Ronald M. Osborne v. Ashley Salmon, John P. Salmon Trust One, and Steven W. Smith, Trustee
Annotate this Case
Download PDF
DIVISION II
ARKANSAS COURT OF APPEALS
NOT DESIGNATED FOR PUBLICATION
K AREN R. B AKER, Judge
CA05-821
APRIL 12, 2006
RONALD M. OSBORNE
APPELLANT
v.
ASHLEY SALMON, JOHN P. SALMON
TRUST ONE, and STEVEN W. SMITH,
TRUSTEE
APPEAL FROM THE PULASKI COUNTY
CIRCUIT COURT
[PT 1998-1721]
HONORABLE MACKIE MCCLELLAN
PIERCE, CIRCUIT JUDGE
AFFIRMED
APPELLEES
On its own motion, the trial court in this case set aside a judgment it had entered against a
garnishee to satisfy a child support obligation finding that the payor and payee had colluded to
remove monies from the garnishee trust. Appellant Ronald Osborne, the father of the minor
child and payee, alleges three points of error on appeal: (1) The trial court erred by vacating the
valid judgment against the payor for child support arrears; (2) The trial court erred by vacating
the valid judgment against the garnishee for child support arrears; (3) The trial court erred by
considering hearsay testimony to make a finding of fraud. Two appellees are named on appeal:
Ashley Salmon as the payor of the child support, and Steven W. Smith, Trustee of the John P.
Salmon Trust One as the garnishee. We find no error and affirm.
On February 14, 2003, an order entitled Agreed Order to Modify Child Support was
entered by the Circuit Court of Pulaski County, Ninth Division. This order stated the matter
came before the court with Mr. Osborne and his counsel appearing, with Ms. Salmon not
appearing, and submitted to the court upon Mr. Osborne’s motion, due service, and the testimony
of Mr. Osborne. The order also set forth the following facts: On August 19, 1997, a son was
born to Ronald Osborne and Ashley Salmon. Paternity was established and custody of the minor
child was initially placed with Ashley Salmon subject to the reasonable visitation rights of Mr.
Osborne, and Mr. Osborne was ordered to pay support for the minor child. On January 9, 2003,
an agreed order to change custody and for specified visitation was entered by the court. That
agreed order placed custody of the minor child with Mr. Osborne; however, the parties failed to
address child support in the agreed order. The modification order stated that Ms. Salmon was not
employed, but was able to provide financial support through a managed trust fund, from which
she supports herself. Specifically, the court ordered “[t]hat Ashley Salmon should pay $2,000.00
per month for the support of [the minor child.]”
On July 30, 2004, Mr. Osborne filed a motion to appear and show cause naming Ms.

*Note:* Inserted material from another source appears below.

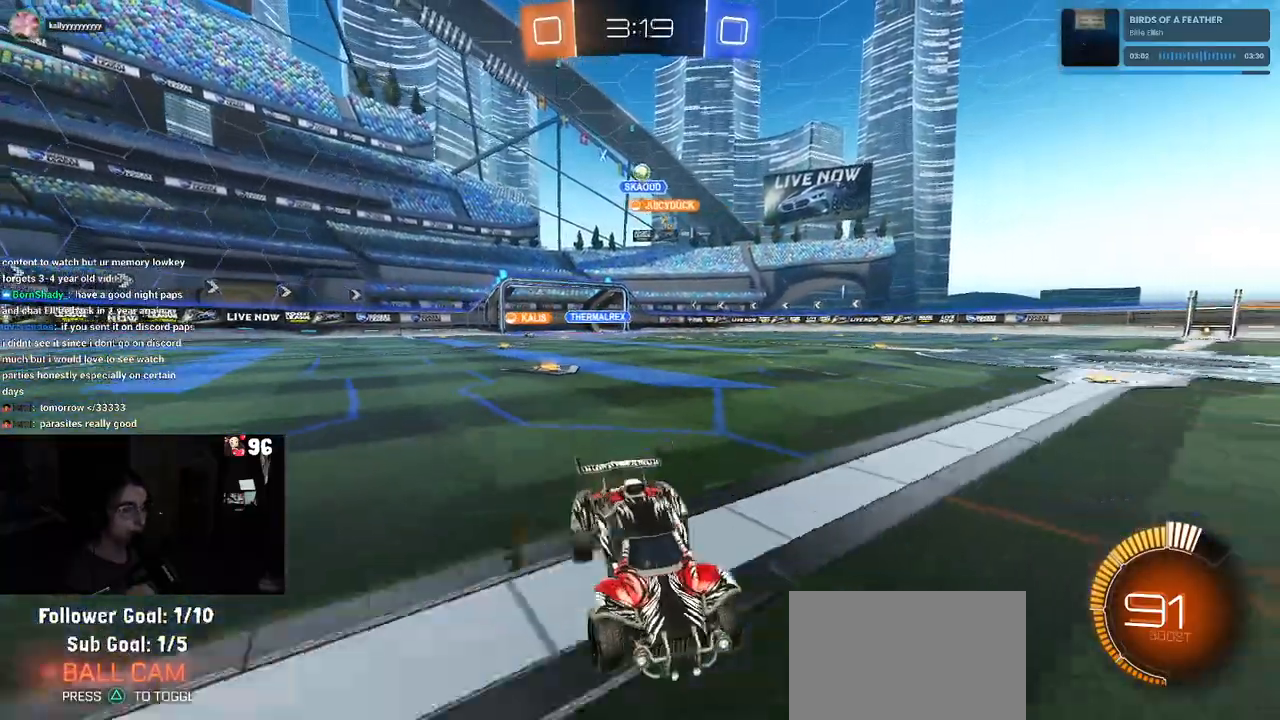
{"buttons": ["R2"], "left_stick": "left", "right_stick": "center", "events": [[133, "SQUARE", "up"]]}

Salmon and Mr. Smith as Trustee of the John P. Salmon Trust as defendants and asking them to
explain why each should not be held in contempt. The motion states that the trustee had refused
to pay the child support obligation from the trust, that Ms. Salmon had not paid child support,
and that “Steve Smith is the trustee of the John P. Salmon trust in which Ashley Salmon is a
named beneficiary, and he should be required to appear before this Honorable Court and show
cause why he should not be held in contempt.” An order to appear and show cause was entered
on October 6, 2004, naming only Ashley Salmon as a defendant.

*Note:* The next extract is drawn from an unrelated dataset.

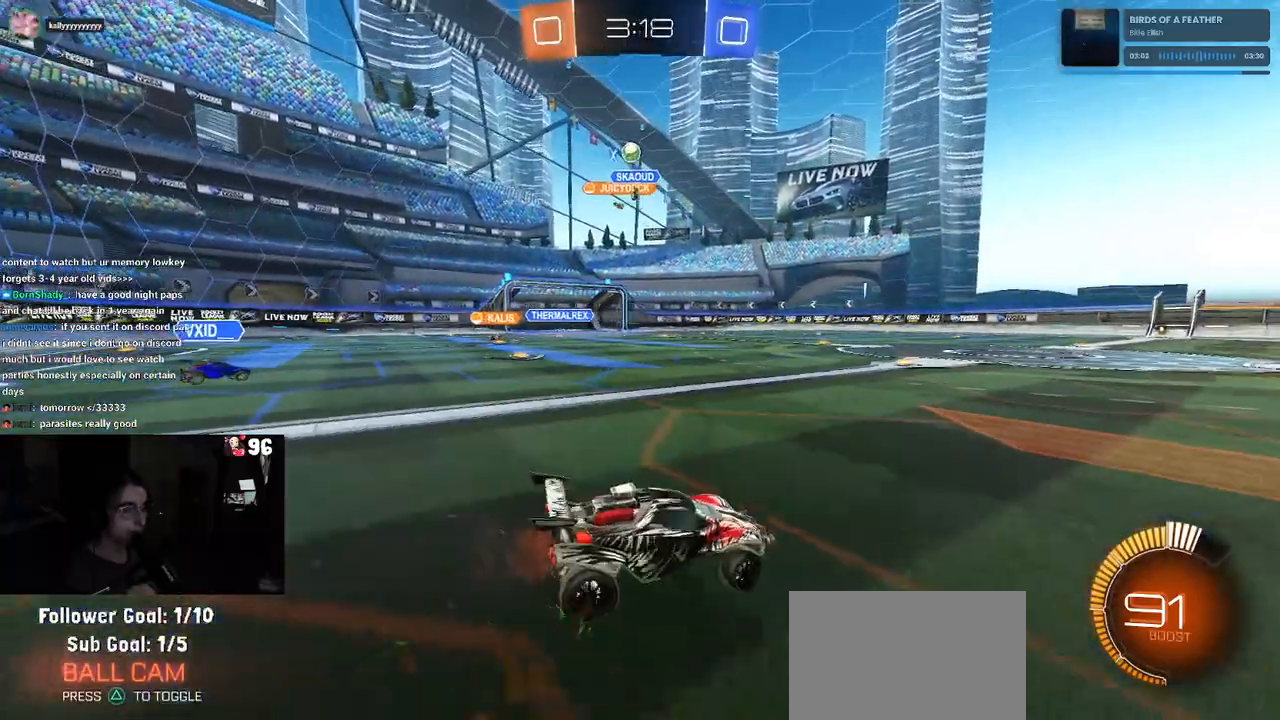
{"buttons": ["R2"], "left_stick": "down-right", "right_stick": "center", "events": [[133, "left_stick", "center"], [183, "left_stick", "down-right"]]}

On November 3, 2004, a hearing on Mr. Osborne’s motion was held with both Mr.
Osborne and Ms. Salmon present, but no mention of Mr. Smith. On November 4, 2004, an order
and judgment naming only Ashley Salmon as defendant was entered setting the amount of arrears
in the amount of $41,640, for costs of $125, and attorney fees in the amount of $4,164. This
order was signed by the 17th Division judge. In December 2004, the trial court entered a judgment
identifying Ashley Salmon as defendant and John P. Salmon Trust One, Steven W. Smith,
Trustee as garnishee. This judgment found that the garnishee was indebted to defendant in
excess of the judgment and ordered the trustee to release the monies to Ronald Osborn and his
attorneys to satisfy the November 4, 2004, judgment in the amount of $46,276. Then in January
2005, the 17th Division judge signed an order to appear and show cause directing Steven Smith to
-2-
appear and show why he should not be held in contempt for failing and refusing to obey the
court’s previous order.
On April 18, 2005, the trial court entered an order finding that the garnishee Steven Smith
testified that he refused to comply with the garnishment because, Ashley Salmon had advised
him in the last week of December, 2004, that she had colluded with the plaintiff to secure
judgment against the garnishee trust in order to remove monies from said trust. The trial court
further found that the Mr. Osborne and Ms. Salmon had colluded without the knowledge of
attorneys to remove monies from the trust. Based upon these findings, the trial court on its own
motion, set aside the judgment against Ashley Salmon that had been entered on November 4,
2004. The court further dismissed the judgment against the garnishee rendered on December 8,
2004.
When an order setting aside a judgment is entered by a circuit court more than ninety days
after the judgment was originally filed, it is a final and appealable order. Schueck Steel, Inc. v.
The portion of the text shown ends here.